I’m so glad I read this. Thank you for writing because I have a weirdly similar experience this week. I’m also kinda struggling with direction.
I was driving to work listening to an audiobook talking about being your authentic self and that’s one of the best gift you can give to the world or whatever. And I kept thinking, okay like how do you know? “How am I not myself?”
Then I got to work, and we had a new person join, and everyone was going around introducing themselves. People were sharing where they came from and fun facts, and I just… didn’t want to talk about my past or give some polished story. Nothing felt worth mentioning in that moment. So I just said, “I like to draw.” People laughed at how short it was and moved on, but honestly it felt weird.
So reading your blog really hit home.. I appreciate this so much.
so relatable 🫨 it can be so difficult to vulnerable with new people
Hi Dylan. Well said! I wonder what you’d think of this video regarding whether LLMs can or cannot want- or maybe what does it mean to want?
https://youtu.be/AqJnK9Dh-eQ?si=ltmMBg6Xxu3rfG3j
Hi Norman, sorry I didn’t get a chance to watch this right away. What a thought-provoking video, and I think it highlights one of the insidious things about LLM training generally: it’s trained on the corpus of digitally available information, from fiction to forums to YouTube scrapes. I loved the Computerphile host’s question about how we know that papers or popular content about model escape or obfuscation aren’t influencing the model. Essentially, the models are so enormously expensive to pre-train that we can’t do the scientific gold standard and run randomized controlled trials to experimentally test these hypotheses.
So without RCTs we can gather anecdotes, which are open to speculation and interpretation. I thought about this a bit, and here are the two salient points I came up with.
1. The linguistic behavior of performing “want” is easily extended to action within the context of coding because the LLM will generate the most probable next sequence of text given the context. The performance of the language is what makes it (naively, in my opinion) pass the Turing Test; it can convincingly, at first glance, perform wanting. But based on the way LLMs work, this is strictly an immutable probabilistic output.
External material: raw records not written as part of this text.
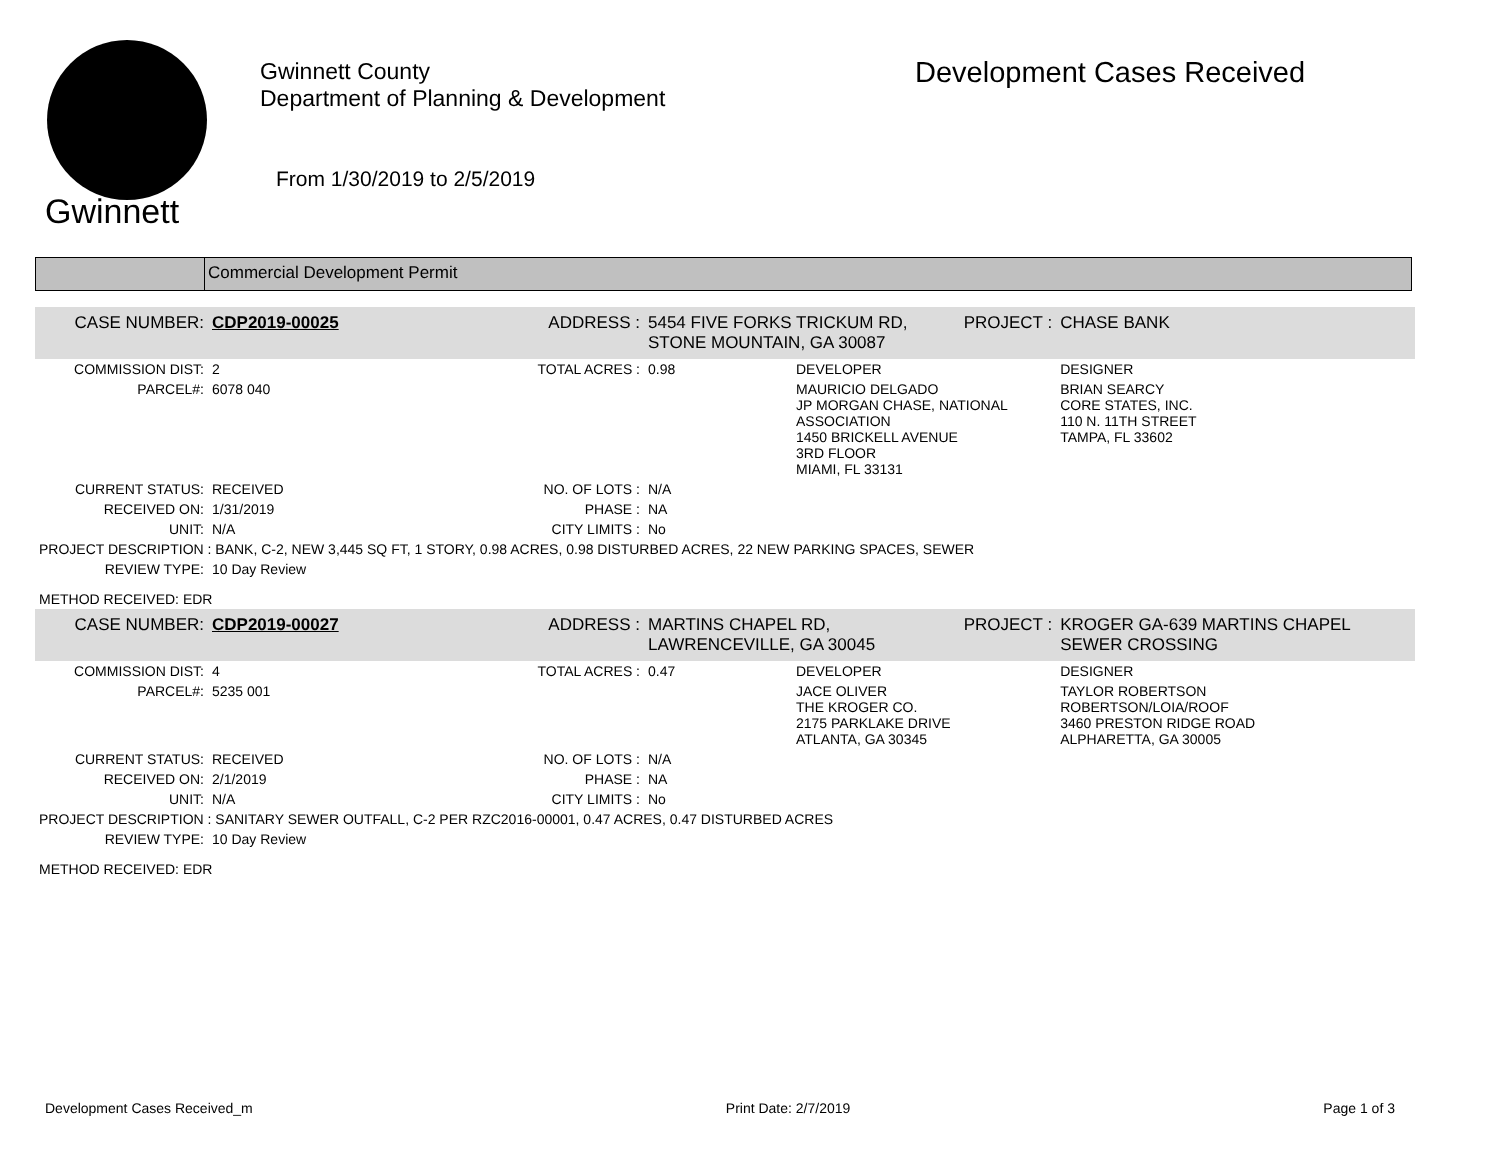Gwinnett
Gwinnett County
Department of Planning & Development
From 1/30/2019 to 2/5/2019
Development Cases Received
Commercial Development Permit
| CASE NUMBER: | CDP2019-00025 | ADDRESS : | 5454 FIVE FORKS TRICKUM RD, STONE MOUNTAIN, GA 30087 | | PROJECT : | CHASE BANK |
| COMMISSION DIST: | 2 | TOTAL ACRES : | 0.98 | DEVELOPER | | DESIGNER |
| PARCEL#: | 6078 040 | | | MAURICIO DELGADO JP MORGAN CHASE, NATIONAL ASSOCIATION 1450 BRICKELL AVENUE 3RD FLOOR MIAMI, FL 33131 | | BRIAN SEARCY CORE STATES, INC. 110 N. 11TH STREET TAMPA, FL 33602 |
| CURRENT STATUS: | RECEIVED | NO. OF LOTS : | N/A | | | |
| RECEIVED ON: | 1/31/2019 | PHASE : | NA | | | |
| UNIT: | N/A | CITY LIMITS : | No | | | |
| PROJECT DESCRIPTION : BANK, C-2, NEW 3,445 SQ FT, 1 STORY, 0.98 ACRES, 0.98 DISTURBED ACRES, 22 NEW PARKING SPACES, SEWER | | | | | | |
| REVIEW TYPE: | 10 Day Review | | | | | |
| METHOD RECEIVED: EDR | | | | | | |
| CASE NUMBER: | CDP2019-00027 | ADDRESS : | MARTINS CHAPEL RD, LAWRENCEVILLE, GA 30045 | | PROJECT : | KROGER GA-639 MARTINS CHAPEL SEWER CROSSING |
| COMMISSION DIST: | 4 | TOTAL ACRES : | 0.47 | DEVELOPER | | DESIGNER |
| PARCEL#: | 5235 001 | | | JACE OLIVER THE KROGER CO. 2175 PARKLAKE DRIVE ATLANTA, GA 30345 | | TAYLOR ROBERTSON ROBERTSON/LOIA/ROOF 3460 PRESTON RIDGE ROAD ALPHARETTA, GA 30005 |
| CURRENT STATUS: | RECEIVED | NO. OF LOTS : | N/A | | | |
| RECEIVED ON: | 2/1/2019 | PHASE : | NA | | | |
| UNIT: | N/A | CITY LIMITS : | No | | | |
| PROJECT DESCRIPTION : SANITARY SEWER OUTFALL, C-2 PER RZC2016-00001, 0.47 ACRES, 0.47 DISTURBED ACRES | | | | | | |
| REVIEW TYPE: | 10 Day Review | | | | | |
| METHOD RECEIVED: EDR | | | | | | |
Development Cases Received_m Print Date: 2/7/2019 Page 1 of 3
2. The model that exists post-training is essentially static, aside from the context you supply. This idea of changing optimization being analogous to changing values is interesting. I feel they use the word “want” in an anthropomorphic sense. For example: what does a bacterium want? In a more philosophical sense, wanting has something to do with the limbic system, with being in a continuous time loop, with having energetic needs and drives. Without these meta-objectives to optimize against, what can it mean to want? Consciousness and wanting involve flitting between sometimes opposing desires. That makes behavior unpredictable, mutable, subject to dramatic shifts in objectives. None of these things seem like they would be true of a program trained to optimize against one loss function (text believability). We should be dubious anytime the model claims to want anything, as it is an artifact of the training data.
Thanks for sharing the video, and hope you’re well.
Yeah I agree with your take. An LLM will say it wants to do X but it’s not really wanting like how we want. It just says it wants because it was trained to. It’s interesting though because it kinda forces us to define what does it mean for a human vs machine to want or to feel. I’ve heard that people can’t see colors that they don’t have words for, so how much of human emotion is innate vs. baked into language? Obviously babies can want food even if they can’t speak the words for it, but it feels like there could be a crossing point somewhere along the spectrum of emotion complexity.